Why did this happen? Simple physics is to blame. New England weather is wild, we can go from 60 degrees and sunny, to -5 and snowy, in the same day. That’s what happened ln January 15th. The molasses was previously warmed to make it easier to transport, but when the newly-delivered molasses met the previously-delivered cold molasses, the difference in heat caused the molasses to expand and puncture the container. Thankfully, storage regulations changed, and now there aren’t any more industrial accidents*.

After all the damage was done, and the flood of molasses was cleaned up, over $9.18 million dollars (adjusted for inflation) in damage was done. Locals say that on a hot day, you can still smell the molasses. I’ve been to the North End in the summer, and I don’t buy it, unless molasses smells like the combination of great Italian food, garbage, and stale beer.

The Great Emu War

During my daily Wikipedia dive, I found something that shocked me: The Great Emu War of Australia. Now, Australia seems like both an awesome place to visit, and a horrifying deathscape straight out of Mad Max. Australia is where the British dumped their prisoners, who grew up to be hearty, resilient people, who then got beaten by flightless birds. This historical event makes me even less likely to visit Australia, just in case I run into an emu with a grudge against humans.

The Great Emu War happened in 1932 due to the ever-increasing number of emus, leading to the decimation of crops. The farmers, understanding that you probably shouldn’t fuck with a bird that can keep up with your car, called the government for aid. By the time the army arrived, over 20,000 emus were causing a ruckus across Australia.
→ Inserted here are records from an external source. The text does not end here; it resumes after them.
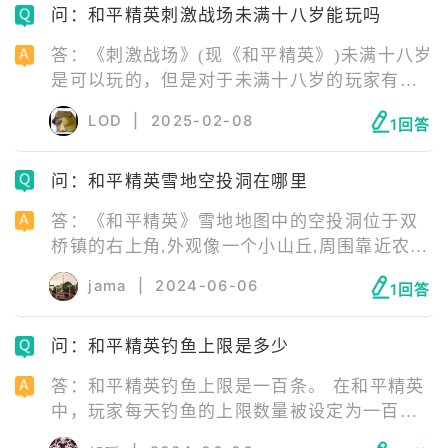
问：和平精英刺激战场未满十八岁能玩吗
则需 300 发以上锈蚀弹。
答：《刺激战场》(现《和平精英》)未满十八岁
是可以玩的，但是对于未满十八岁的玩家有严
格的防沉迷系统。在非节假日，未成年人每天
LOD
|
2025-02-08
1回答
游戏时长累计不得超过 1.5 小时。在节假日，
游戏时长累计不得超过 3 小时。
问：和平精英雪地空投洞在哪里
答：《和平精英》雪地地图中的空投洞位于双
桥镇的右上角,外观像一个小山丘,周围靠近农场
小镇和冰河城。要找到这个空投洞,玩家需要飞
jama
|
2024-06-06
1回答
往双桥镇,在镇子的右上方寻找一块空地。
问：和平精英钓鱼上限是多少
答：和平精英钓鱼上限是一百条。 在和平精英
中，玩家每天钓鱼的上限数量被设定为一百
条。一旦玩家达到这个上限，系统将会提示并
Australian leadership dispatched Major G.P.W Meredith to take care of them.

On the first day, there were 50 emus, and the Army had machine guns. No problem, right? Wrong. Those crafty little bastards used guerrilla tactics and divided the Australian forces, making it so that they were only pursuing a single emu at a time. Only 12 emus were killed before the machine guns started to jam, and the emus retreated. Emus-1, People-0.
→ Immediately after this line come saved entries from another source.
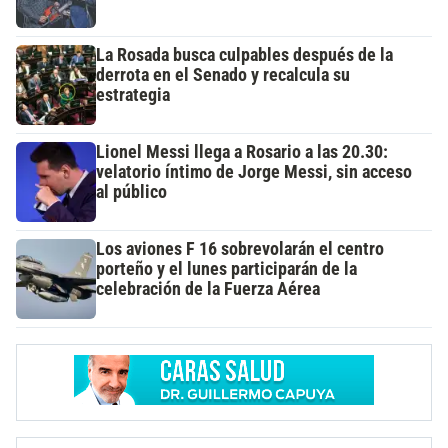
La Rosada busca culpables después de la
derrota en el Senado y recalcula su
estrategia
Lionel Messi llega a Rosario a las 20.30:
velatorio íntimo de Jorge Messi, sin acceso
al público
Los aviones F 16 sobrevolarán el centro
porteño y el lunes participarán de la
celebración de la Fuerza Aérea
This went on for around a month, with the emus displaying similar tactics to Zulu warriors. In the first 6 days of fighting, 2,500 rounds were fired, and only 50-100 emus were killed. Shortly after, the soldiers ambushed over a thousand emus, firing tens of thousands of bullets, and only killing around a dozen emus. Emus-2, People-0.

During the course of the conflict, the soldiers observed the emus following pack leaders, and obeying commands from them. This is a terrifying idea, that giant birds that can outrun my Honda can communicate with each other well enough to defeat a military unit.
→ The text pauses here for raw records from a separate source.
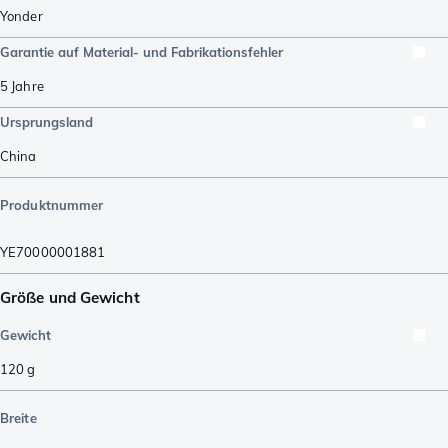
Yonder
Garantie auf Material- und Fabrikationsfehler
5 Jahre
Ursprungsland
China
Produktnummer
YE70000001881
Größe und Gewicht
Gewicht
120
g
Breite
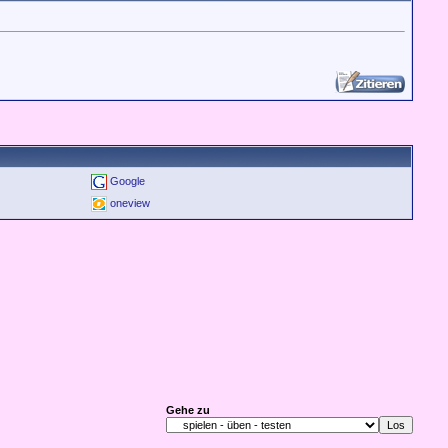
Google
oneview
Gehe zu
After too many defeats from flightless birds, the Australian government had enough, and pulled the troops out. Emus-3, People-0.

This blew me away, I’ve seen emus in nature documentaries, YouTube videos, and Kangaroo Jack, but I never would’ve thought they were capable of defeating humans. If you’re from Australia, I really want to know more about this, is this taught in schools? Are there any other wacky wars like this? Let me know, I’m super interested in your crazy country.